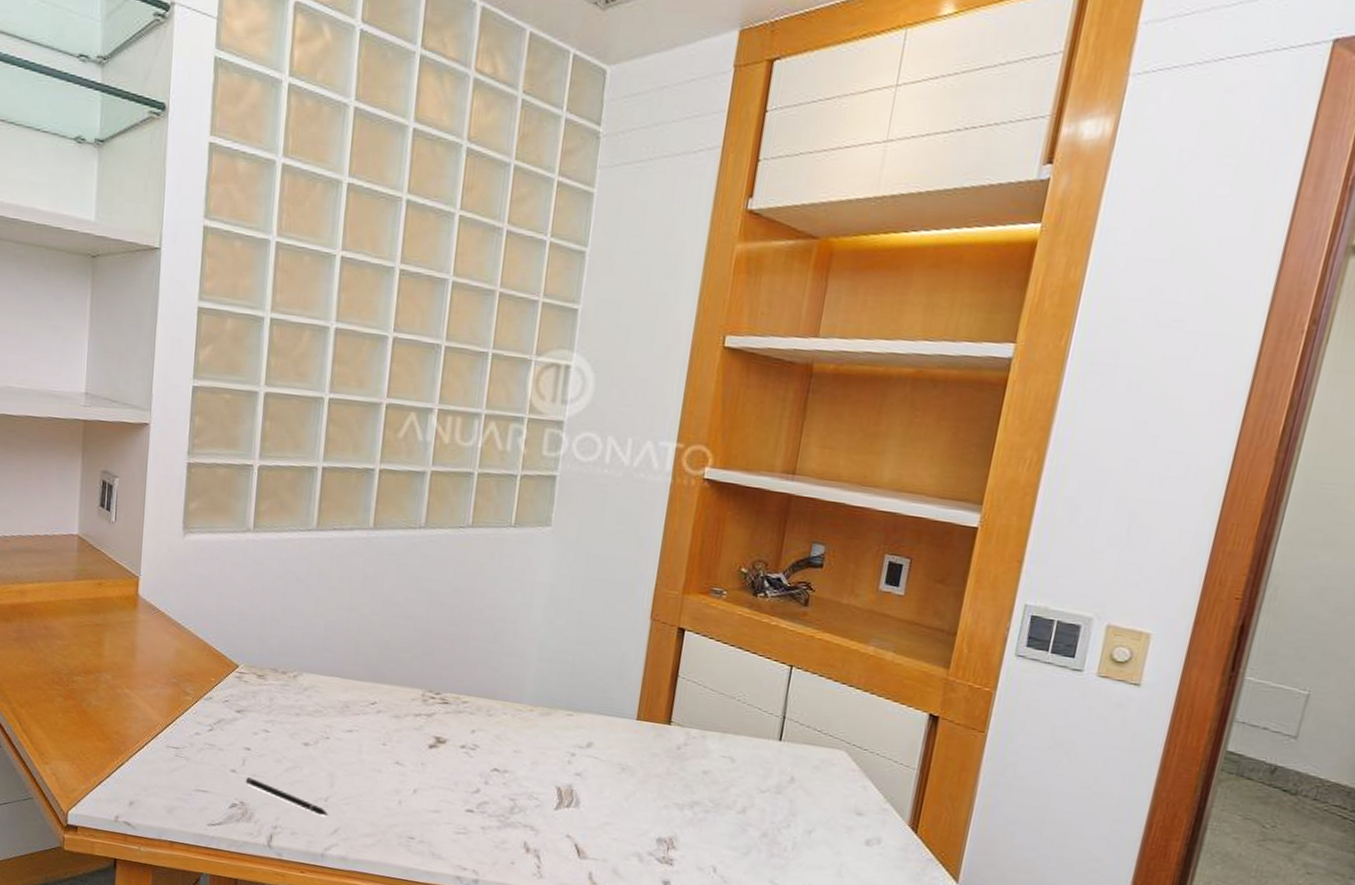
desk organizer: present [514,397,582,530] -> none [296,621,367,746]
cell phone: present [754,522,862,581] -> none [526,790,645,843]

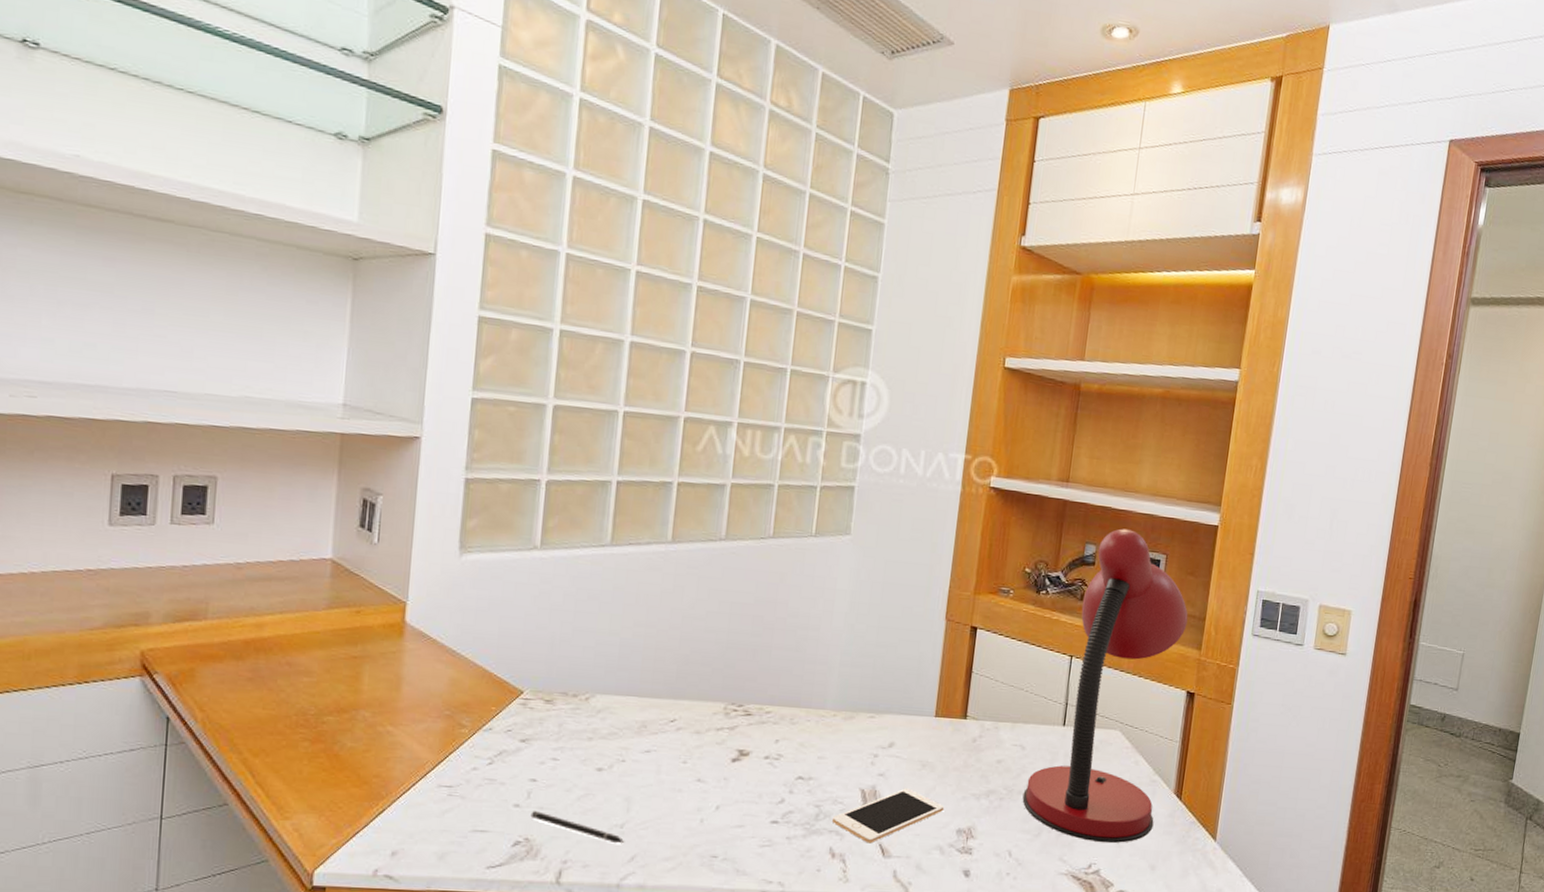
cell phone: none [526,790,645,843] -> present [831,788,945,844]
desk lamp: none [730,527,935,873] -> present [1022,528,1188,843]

| To do |
Repeat the listing above in full, exactly, and omit its pictures.

| Output for this exercise |
desk organizer: present [514,397,582,530] -> none [296,621,367,746]
cell phone: present [754,522,862,581] -> none [526,790,645,843]

cell phone: none [526,790,645,843] -> present [831,788,945,844]
desk lamp: none [730,527,935,873] -> present [1022,528,1188,843]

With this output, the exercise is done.